Dieser hob ihn einfach hoch, sodass Jisung überrascht seine Arme um seinen Hals klammerte, weil er Angst hatte, dass er das Gleichgewicht verlieren könnte. Ihre beiden Gesichter waren sich dabei ziemlich nah. So allmählich wurde es zwischen den beiden ja doch interessant. Am liebsten hätte ich jetzt einen Eimer Popcorn für das ganze Spektakel. Eigentlich hätte ich erwartet, dass irgendwas passierte, doch die beiden starrten sich einfach nur an, während Jisung's Ohren und Wangen immer mehr eine rote Farbe annahmen.
Vermutlich waren Minho und Jisung gerade einfach in ihrer eigenen kleinen Welt gefangen, aus der ich sie nicht rausholen wollte.
"Was war das gerade?", hauchte Minho und sah völlig geflasht aus.

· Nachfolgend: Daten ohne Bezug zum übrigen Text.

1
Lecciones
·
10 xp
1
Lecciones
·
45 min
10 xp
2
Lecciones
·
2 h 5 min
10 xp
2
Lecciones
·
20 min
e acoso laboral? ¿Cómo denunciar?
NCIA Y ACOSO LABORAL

"Sag du's mir.", kam es von Jisung zurück. Wenn die beiden sich nicht gleich küssten, bekam ich hier noch einen Anfall. Das war ja nicht mit anzusehen.
"I-Ich bring dich rüber.", stotterte Minho. "Machst du uns die Türen auf, Jeongin?"
Sein verdammter Ernst?! Er ist ja echt ein hoffnungsloser Fall. Ich schnappte mir meinen Schlüssel und öffnete den beiden erst die Tür zum Flur und dann mit Jisung's Schlüssel die Tür zu Jisung's Zimmer. Als ich die Tür auf machte, stand auf einmal jemand vor mir, den ich noch nie zuvor gesehen hatte. Zwei vereinzelte Strähnen seiner recht langen Haare umrahmten sein makelloses Gesicht und ich musste zugeben, dass er unglaublich gut aussah. Für einen kurzen Moment vergaß ich, wer dieser Junge sein könnte. Ich vergaß, dass Minho und Jisung und Minho hinter mir standen und starrte einfach nur in die Augen des Jungen, der mir gegenüber stand.
Für diesen kurzen Moment stand die Zeit still.